Integrating a batch reactor design equation

| categories: integration | tags: reaction engineering

For a constant volume batch reactor where \(A \rightarrow B\) at a rate of \(-r_A = k C_A^2\), we derive the following design equation for the length of time required to achieve a particular level of conversion :

\(t(X) = \frac{1}{k C_{A0}} \int_{X=0}^X \frac{dX}{(1-X)^2}\)

if \(k = 10^{-3}\) L/mol/s and \(C_{A0}\) = 1 mol/L, estimate the time to achieve 90% conversion.

We could analytically solve the integral and evaluate it, but instead we will numerically evaluate it using scipy.integrate.quad. This function returns two values: the evaluated integral, and an estimate of the absolute error in the answer.

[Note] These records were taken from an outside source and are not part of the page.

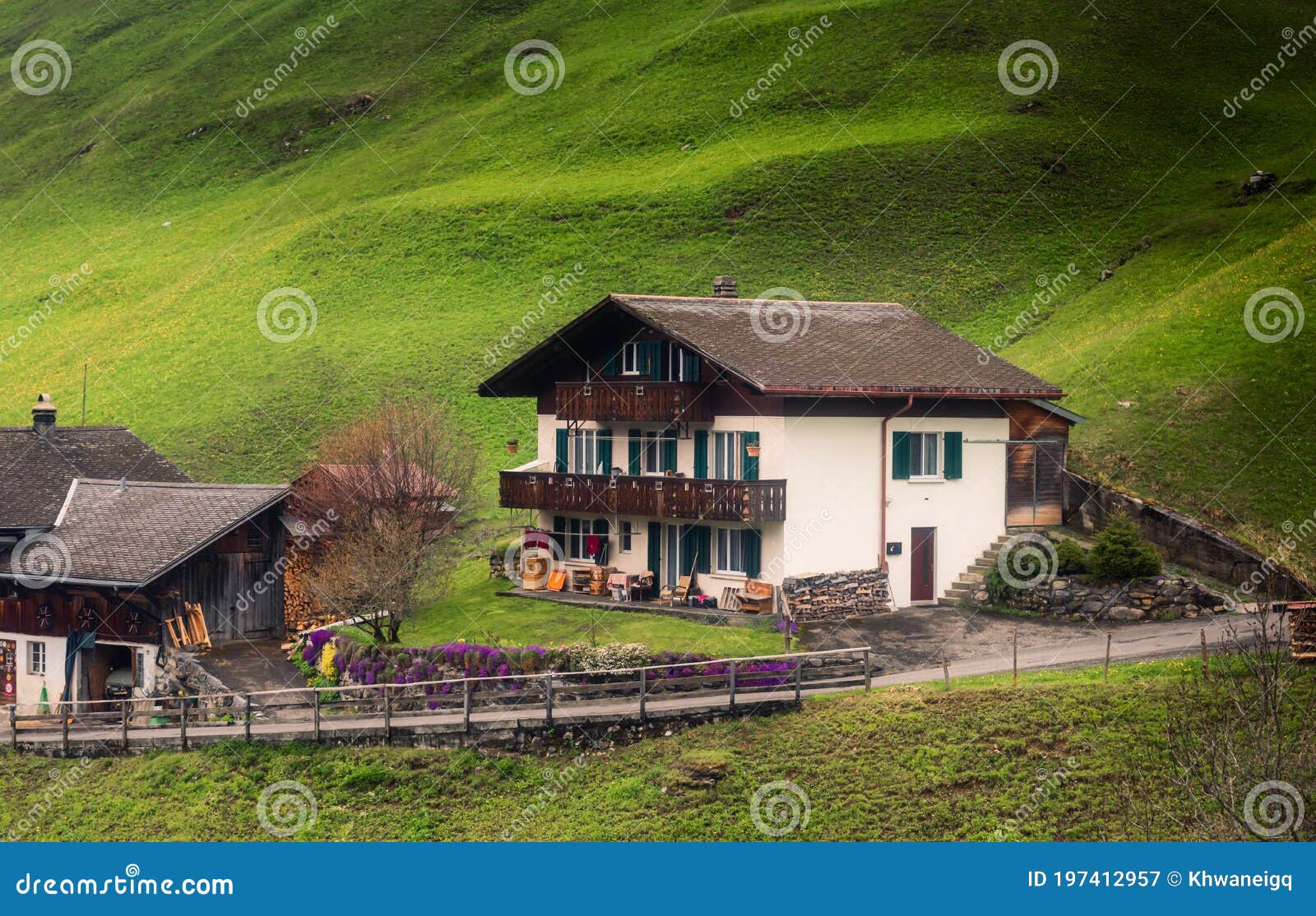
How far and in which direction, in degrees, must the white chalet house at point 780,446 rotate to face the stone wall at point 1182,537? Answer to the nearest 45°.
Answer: approximately 135° to its left

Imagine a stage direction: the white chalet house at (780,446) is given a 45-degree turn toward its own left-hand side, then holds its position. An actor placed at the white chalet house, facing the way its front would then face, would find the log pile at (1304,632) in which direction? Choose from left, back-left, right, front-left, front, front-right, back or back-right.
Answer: front-left

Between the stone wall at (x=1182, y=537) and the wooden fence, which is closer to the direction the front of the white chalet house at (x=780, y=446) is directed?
the wooden fence

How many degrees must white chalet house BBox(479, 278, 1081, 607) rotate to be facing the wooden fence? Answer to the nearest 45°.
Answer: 0° — it already faces it

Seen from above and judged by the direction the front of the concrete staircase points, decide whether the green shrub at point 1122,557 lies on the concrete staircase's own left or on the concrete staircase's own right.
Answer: on the concrete staircase's own left

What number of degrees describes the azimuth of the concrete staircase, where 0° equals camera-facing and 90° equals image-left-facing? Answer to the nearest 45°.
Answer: approximately 45°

from scipy.integrate import quad

def integrand(X):
    k = 1.0e-3
    Ca0 = 1.0  # mol/L
    return 1./(k*Ca0)*(1./(1-X)**2)

sol, abserr = quad(integrand, 0, 0.9)
print 't = {0} seconds ({1} hours)'.format(sol, sol/3600)
print 'Estimated absolute error = {0}'.format(abserr)
t = 9000.0 seconds (2.5 hours)
Estimated absolute error = 2.12203274482e-07

You can see the estimate error is very small compared to the solution.